BRANO ▸
:::::
La grandezza dell’arte di Munch sorge proprio dal contrasto tra
particolare ed universale, tra identità e genericità, singolarità e
pluralità. La tensione di una psiche così spudoratamente messa a
nudo, e i princìpi stessi di una comunicazione di sé agli altri e di
questi tra loro, che per altri versi caratterizzava l’arte di
Lautrec, non poteva certo sfuggire alla sua sensibilità ed
attenzione. E così dicasi per quella "malagrazia" che
emergeva dalla pittura del maestro di Montmartre, per quella
sfacciataggine irrispettosa delle buone maniere
"impressioniste" che ancora premevano alle spalle.
Munch percepisce una tale stranita dimensione dell’io, ma da quella
prende le mosse per imbastire la sua vasta simbologia metaforica, in
cui l’umanità percorre le tappe di un’esperienza esistenziale ora
dolorosa e ribelle, ora solitaria ed allucinata. L’individuo non
appartiene più ad un’umanità da provocare nei suoi vizi e con cui
essere solidali nella disgrazia o nella malasorte. Pur vivendo la
propria dimensione storica, l’umanità di Munch ne trascende, scossa
dall’energia di Eros e di Thanatos ed in balia di una sorte
esistenziale che altera i residui equilibri.
:::::
DATI FORNITI ▸
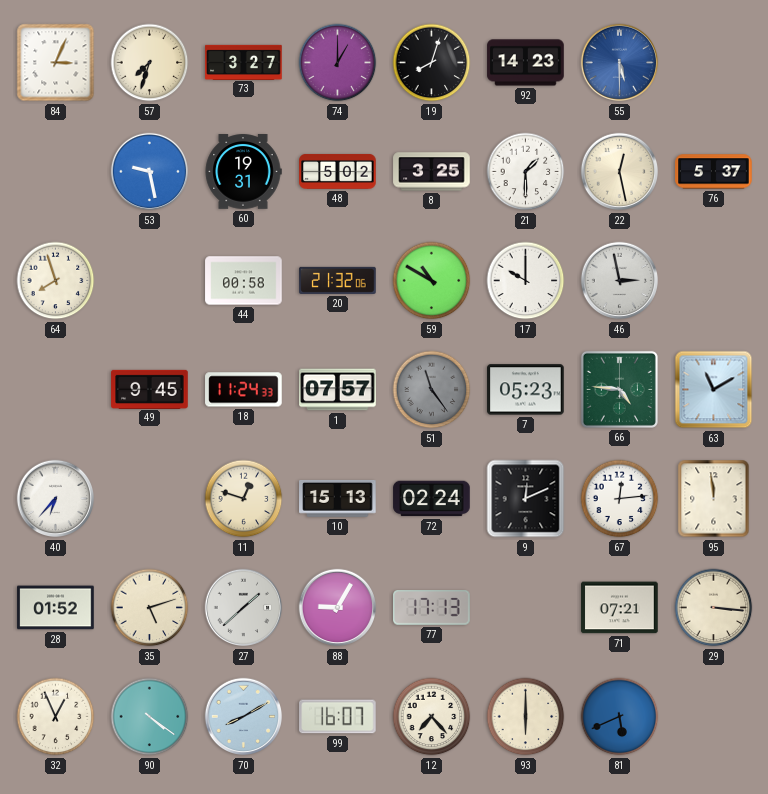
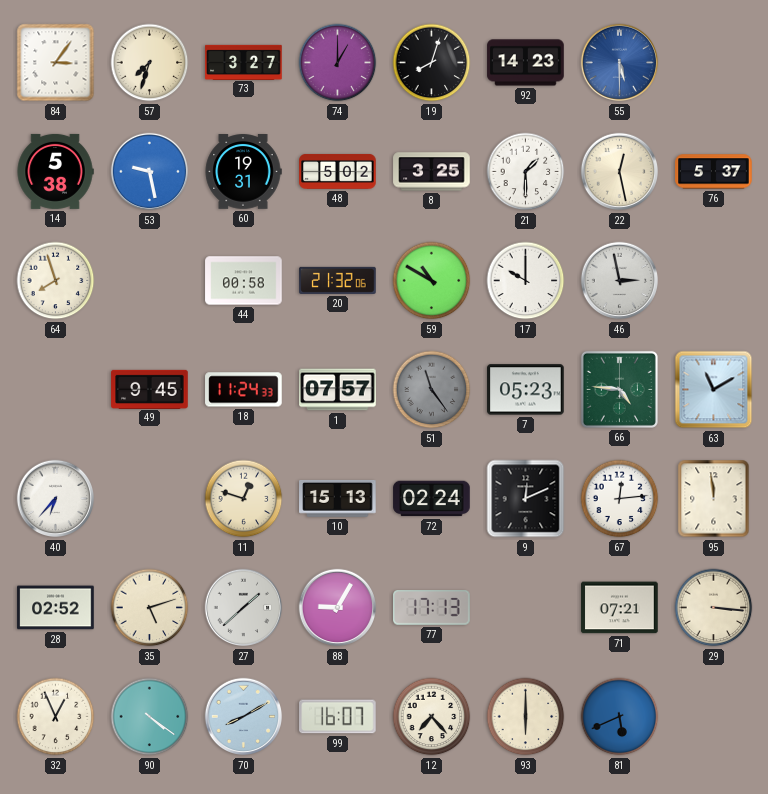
84: 3:04 -> 3:06
14: none -> 5:38
28: 01:52 -> 02:52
:::::
COSA FARE ▸
• a. Secondo il brano su Munch, da quale contrasto nasce la grandezza della sua arte?
• b. Trascrivi dal brano su Munch il passo che va da «La grandezza dell’arte» fino a «premevano alle spalle.» compreso, senza alcuna modifica.
I dati provengono da un'altra fonte.

RISPOSTE SVOLTE ▸
• a. Dal contrasto tra particolare e universale, tra identità e genericità, singolarità e pluralità.

• b.
La grandezza dell’arte di Munch sorge proprio dal contrasto tra
particolare ed universale, tra identità e genericità, singolarità e
pluralità. La tensione di una psiche così spudoratamente messa a
nudo, e i princìpi stessi di una comunicazione di sé agli altri e di
questi tra loro, che per altri versi caratterizzava l’arte di
Lautrec, non poteva certo sfuggire alla sua sensibilità ed
attenzione. E così dicasi per quella "malagrazia" che
emergeva dalla pittura del maestro di Montmartre, per quella
sfacciataggine irrispettosa delle buone maniere
"impressioniste" che ancora premevano alle spalle.